While some of this advice may seem sensible, it could also be taken the wrong way. It is not difficult to image someone producing brilliant, inspiring, life changing art while still living in relatively ugly surroundings and reading newspapers. The point he seems to be making is that the spiritual aspirant should whenever possible live with beauty and purity. The danger is in someone taking these strongly worded suggestions as requirements and perhaps making himself as miserable as the young Sangharakshita, who it will be recalled once burned all his poetry. Equally problematic is the contrast between “true art” and “bad art.” We may perhaps agree that good art is inspirational, but it does not follow that certain modes or genres can never be vehicles for inspiration. If the Buddha required 84,000 means of teaching, perhaps there is room for popular film, for example, as a vehicle for dhammic art.

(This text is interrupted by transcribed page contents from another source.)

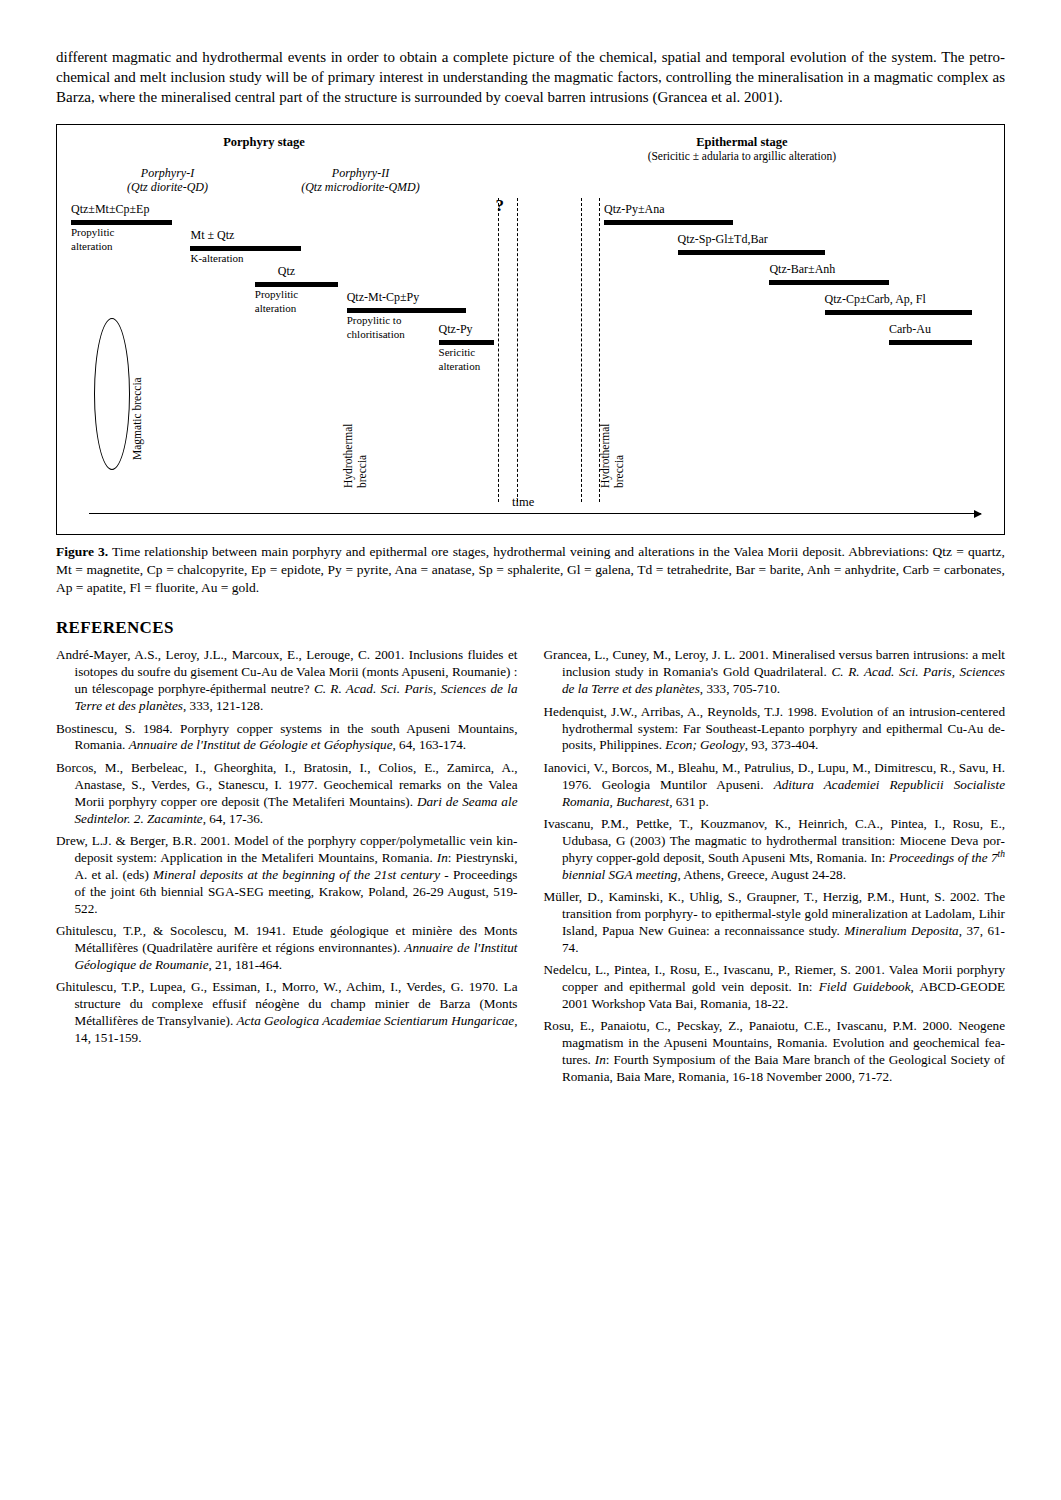different magmatic and hydrothermal events in order to obtain a complete picture of the chemical, spatial and temporal evolution of the system. The petro-chemical and melt inclusion study will be of primary interest in understanding the magmatic factors, controlling the mineralisation in a magmatic complex as Barza, where the mineralised central part of the structure is surrounded by coeval barren intrusions (Grancea et al. 2001).
Porphyry stage
Epithermal stage (Sericitic ± adularia to argillic alteration)
Porphyry-I
(Qtz diorite-QD)
Porphyry-II
(Qtz microdiorite-QMD)
?
Qtz±Mt±Cp±Ep
Propylitic
alteration
Mt ± Qtz
K-alteration
Qtz
Propylitic
alteration
Qtz-Mt-Cp±Py
Propylitic to
chloritisation
Qtz-Py
Sericitic
alteration
Qtz-Py±Ana
Qtz-Sp-Gl±Td,Bar
Qtz-Bar±Anh
Qtz-Cp±Carb, Ap, Fl
Carb-Au
Magmatic breccia
Hydrothermal
breccia
Hydrothermal
breccia
time
Figure 3. Time relationship between main porphyry and epithermal ore stages, hydrothermal veining and alterations in the Valea Morii deposit. Abbreviations: Qtz = quartz, Mt = magnetite, Cp = chalcopyrite, Ep = epidote, Py = pyrite, Ana = anatase, Sp = sphalerite, Gl = galena, Td = tetrahedrite, Bar = barite, Anh = anhydrite, Carb = carbonates, Ap = apatite, Fl = fluorite, Au = gold.
REFERENCES
André-Mayer, A.S., Leroy, J.L., Marcoux, E., Lerouge, C. 2001. Inclusions fluides et isotopes du soufre du gisement Cu-Au de Valea Morii (monts Apuseni, Roumanie) : un télescopage porphyre-épithermal neutre? C. R. Acad. Sci. Paris, Sciences de la Terre et des planètes, 333, 121-128.
Bostinescu, S. 1984. Porphyry copper systems in the south Apuseni Mountains, Romania. Annuaire de l'Institut de Géologie et Géophysique, 64, 163-174.
Borcos, M., Berbeleac, I., Gheorghita, I., Bratosin, I., Colios, E., Zamirca, A., Anastase, S., Verdes, G., Stanescu, I. 1977. Geochemical remarks on the Valea Morii porphyry copper ore deposit (The Metaliferi Mountains). Dari de Seama ale Sedintelor. 2. Zacaminte, 64, 17-36.
Drew, L.J. & Berger, B.R. 2001. Model of the porphyry copper/polymetallic vein kin-deposit system: Application in the Metaliferi Mountains, Romania. In: Piestrynski, A. et al. (eds) Mineral deposits at the beginning of the 21st century - Proceedings of the joint 6th biennial SGA-SEG meeting, Krakow, Poland, 26-29 August, 519-522.
Ghitulescu, T.P., & Socolescu, M. 1941. Etude géologique et minière des Monts Métallifères (Quadrilatère aurifère et régions environnantes). Annuaire de l'Institut Géologique de Roumanie, 21, 181-464.
Ghitulescu, T.P., Lupea, G., Essiman, I., Morro, W., Achim, I., Verdes, G. 1970. La structure du complexe effusif néogène du champ minier de Barza (Monts Métallifères de Transylvanie). Acta Geologica Academiae Scientiarum Hungaricae, 14, 151-159.
Grancea, L., Cuney, M., Leroy, J. L. 2001. Mineralised versus barren intrusions: a melt inclusion study in Romania's Gold Quadrilateral. C. R. Acad. Sci. Paris, Sciences de la Terre et des planètes, 333, 705-710.
Hedenquist, J.W., Arribas, A., Reynolds, T.J. 1998. Evolution of an intrusion-centered hydrothermal system: Far Southeast-Lepanto porphyry and epithermal Cu-Au deposits, Philippines. Econ; Geology, 93, 373-404.
Ianovici, V., Borcos, M., Bleahu, M., Patrulius, D., Lupu, M., Dimitrescu, R., Savu, H. 1976. Geologia Muntilor Apuseni. Aditura Academiei Republicii Socialiste Romania, Bucharest, 631 p.
Ivascanu, P.M., Pettke, T., Kouzmanov, K., Heinrich, C.A., Pintea, I., Rosu, E., Udubasa, G (2003) The magmatic to hydrothermal transition: Miocene Deva porphyry copper-gold deposit, South Apuseni Mts, Romania. In: Proceedings of the 7th biennial SGA meeting, Athens, Greece, August 24-28.
Müller, D., Kaminski, K., Uhlig, S., Graupner, T., Herzig, P.M., Hunt, S. 2002. The transition from porphyry- to epithermal-style gold mineralization at Ladolam, Lihir Island, Papua New Guinea: a reconnaissance study. Mineralium Deposita, 37, 61-74.
Nedelcu, L., Pintea, I., Rosu, E., Ivascanu, P., Riemer, S. 2001. Valea Morii porphyry copper and epithermal gold vein deposit. In: Field Guidebook, ABCD-GEODE 2001 Workshop Vata Bai, Romania, 18-22.
Rosu, E., Panaiotu, C., Pecskay, Z., Panaiotu, C.E., Ivascanu, P.M. 2000. Neogene magmatism in the Apuseni Mountains, Romania. Evolution and geochemical features. In: Fourth Symposium of the Baia Mare branch of the Geological Society of Romania, Baia Mare, Romania, 16-18 November 2000, 71-72.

As for the similarities of art and religion, on reflection we may note egolessness is available to anyone engaged in some form of activity, be it brick-laying or baking. Many of us have had the experience of being completely absorbed in work, and so it cannot be said this dissolving of self is unique to artists or Bodhisattvas. What sets the latter apart is an explicit regimen of practice intended to extend and deepen periods of egolessness. (Which of course means brick-laying could be an art so long as the layer carried out his house-building with the intention of deepening his experience of egolessness, leading us back to the Buddha’s 84,000 methods.) The question remains, for Buddhists, whether religious practice results in qualitatively different experiences of egolessness, and how art can contribute to the goal of nirvana.
While Sangharakshita’s canonical citations show the Buddha’s relation to art may be more complicated than the Eighth precept, they are not conclusive. How can we square Sangharakshita’s call to the artist to reach out and touch the world, with the Buddha’s call to leave the world alone? Even a casual reading of the texts may lead one to question whether consuming art is an abuse of the senses. This is, in fact, a recurring theme in English-language internet Buddhist forums and of great importance to modern Buddhists living in a media-saturated world. Perhaps more of them, caught between aestheticism and asceticism, will someday soon be exploring further the potential of art in Buddhist ethics.
Sangharaskshita. The Religion of Art. Cambridge: Windhorse Publications, 1980 (2012 electronic edition).